When I entered into this month, I was barely keeping myself above the surface. I struggled with how can I lead a team to trust in the Holy Spirit this month when I’m so lacking in this area! How am I supposed to motivate and pump these teams when I couldn’t do it for myself.

All I knew to do was to move forward. I was put in this position for a reason, and I was going to make it happen! We started off with teachings, and it went well! We split into teams and began our month. But something felt different for me. One night I was sitting in the little out cove and I just started writing, I was writing out fears, frustrations, places where I felt annoyed, places where I felt like the Lord abandoned me, when I questioned if He was really even for me!
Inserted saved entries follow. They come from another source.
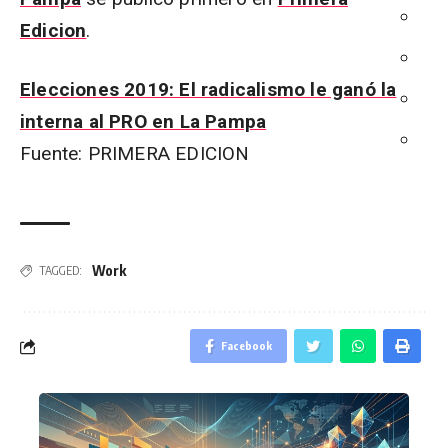
Edicion
.
Elecciones 2019: El radicalismo le ganó la
interna al PRO en La Pampa
Fuente: PRIMERA EDICION
Work
TAGGED:
Facebook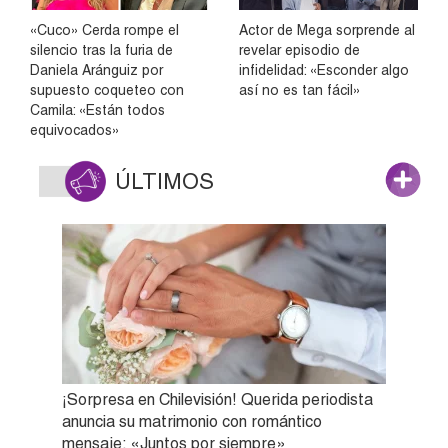
«Cuco» Cerda rompe el
Actor de Mega sorprende al
silencio tras la furia de
revelar episodio de
Daniela Aránguiz por
infidelidad: «Esconder algo
supuesto coqueteo con
así no es tan fácil»
Camila: «Están todos
equivocados»
ÚLTIMOS
¡Sorpresa en Chilevisión! Querida periodista
anuncia su matrimonio con romántico
mensaje: «Juntos por siempre»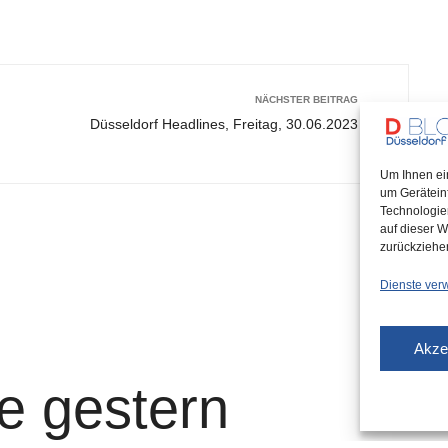
NÄCHSTER BEITRAG
Düsseldorf Headlines, Freitag, 30.06.2023
Um Ihnen ei
um Gerätein
Technologie
auf dieser W
zurückziehe
Dienste ver
Akze
e gestern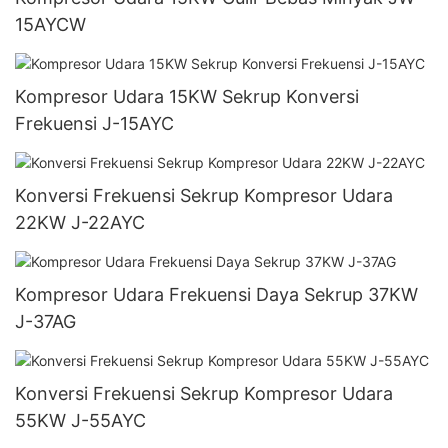
15AYCW
Kompresor Udara 15KW Sekrup Konversi
Frekuensi J-15AYC
Konversi Frekuensi Sekrup Kompresor Udara
22KW J-22AYC
Kompresor Udara Frekuensi Daya Sekrup 37KW
J-37AG
Konversi Frekuensi Sekrup Kompresor Udara
55KW J-55AYC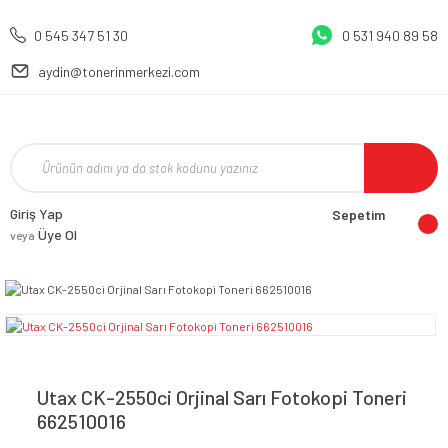
0 545 347 51 30
0 531 940 89 58
aydin@tonerinmerkezi.com
Giriş Yap
Sepetim
Üye Ol
veya
Utax CK-2550ci Orjinal Sarı Fotokopi Toneri
662510016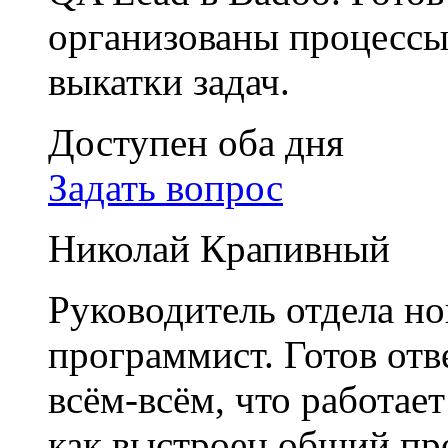
организованы процессы 
выкатки задач.
Доступен оба дня
Задать вопрос
Николай Крапивный
Руководитель отдела н
программист. Готов отв
всём-всём, что работае
как выстроен общий пр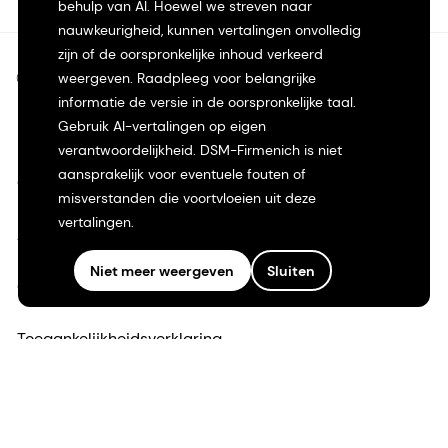
behulp van AI. Hoewel we streven naar
nauwkeurigheid, kunnen vertalingen onvolledig
zijn of de oorspronkelijke inhoud verkeerd
©2026 dsm-firmenich. Alle rechten voorbehouden.
weergeven. Raadpleeg voor belangrijke
informatie de versie in de oorspronkelijke taal.
Gebruik AI-vertalingen op eigen
Privacyverklaring
verantwoordelijkheid. DSM-Firmenich is niet
aansprakelijk voor eventuele fouten of
Gebruiksvoorwaarden
misverstanden die voortvloeien uit deze
vertalingen.
Algemene voorwaarden
Niet meer weergeven
Sluiten
Californië Transparantie
Toegankelijkheidsverklaring
Juridische informatie
Sitemap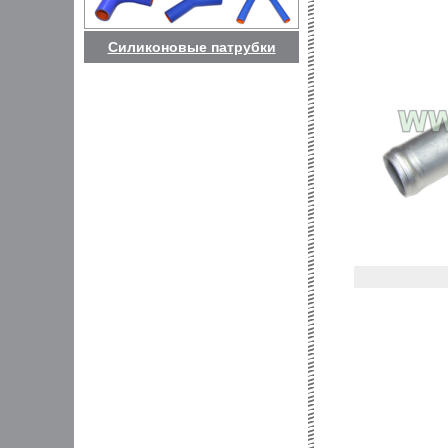
Силиконовые патрубки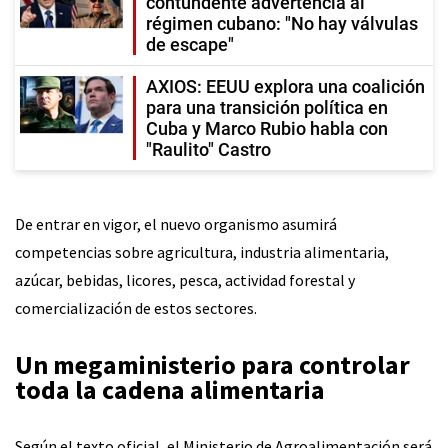
contundente advertencia al
régimen cubano: "No hay válvulas
de escape"
AXIOS: EEUU explora una coalición
para una transición política en
Cuba y Marco Rubio habla con
"Raulito" Castro
De entrar en vigor, el nuevo organismo asumirá
competencias sobre agricultura, industria alimentaria,
azúcar, bebidas, licores, pesca, actividad forestal y
comercialización de estos sectores.
Un megaministerio para controlar
toda la cadena alimentaria
Según el texto oficial, el Ministerio de Agroalimentación será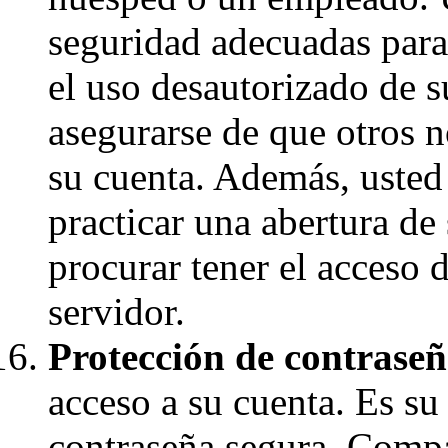
seguridad adecuadas para
el uso desautorizado de 
asegurarse de que otros 
su cuenta. Además, usted 
practicar una abertura de
procurar tener el acceso 
servidor.
Protección de contraseñ
acceso a su cuenta. Es su
contraseña segura. Compar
And that night the Lord showed up for me. He was so KIND and COMPASSIONATE, He was so delicate with my heart. He spoke truth, He showed me where He was every time I questioned. He ministered to my heart.
During this time I also had a conversation with a friend back home and it just reminded of all the amazing things we saw the Lord do. What could really happen if we choose to partner with God. If we choose to accept the Holy Spirit and allow Him to flow through us. And after hours of sitting out there, it was as if a fire was life again. Like a “reboot” happened in my heart. Things had shifted, and finally instead of relying on my own strength, on my own thoughts, I now allowed the Lord to be my strength, to guide my thoughts and I CHOOSE IT. I realized that every day the Lord offered me a choice, was I going to do it on my own or was I going to trust in Him and for the last 3 months I coasted. I did things on my own. (That doesn’t mean I didn’t see Him move, it just means that I didn’t allow Him to lead and I was tired, I was drained, I was empty..)

And the whole month changed for me. I no longer was doing ministry out of an obligation, I was no longing just keeping myself above water. I was now totally above, trusting, and actually excited!!

This month I got to meet some AMAZING people that live and work here in Antigua. I’ve made friendships with some of local vendors, where they have stopped trying to sell me anything, they now want to talk, they share how their day is going, and what is new in the life. They allow us to pray over them. And this…this is what KINGDOM is about. It’s about seeing people, it’s about LOVING people and it’s about being like Jesus.

Sometimes in conversations we don’t speak a word about Jesus, but we know their names, we know their families and we are able to love them, and allow them to be seen, allow them to be heard. And once that connection is made then we talk about Jesus because He’s SO much more then just information to shoved down someone’s throat. He’s one who wants to love on people, and He wants people to know His true character not just a couple of verses out of His word. (Now I’m not bashing any type of quick evangelism cause I know sometimes there isn’t space to have multiple conversations, sometimes you have a 5 minute window. But Jesus can still be portrayed as Love and as Kind in those 5 minutes without the person feeling attacked or judged).

So I no longer feel like I’m treading water. I now feel like I could walk on the water with the Lord. Being put into a leadership role this month has forced me to be stretched. Forced me to seek after the Lord and has caused me to be where I am now at the end of this month.

I know this got longer and longer as I typed, but I share all of this because I want you to know what you’ve invested in. You didn’t invest in Becca Oakley the girl who just loves missions. You invested in people literally around the world. You have invested in people hearing the Gospel. You’ve invested in people who will now spend eternity with the Lord. You have invested in me learning more about who the Lord is and how His spirit wants to connect with me.

So thank you. Thank you. I wish there is more that I can say or more that I could do for each of you personally. But thank you for helping me move forward in this calling! It’s not easy but it’s SO WORTH IT!!!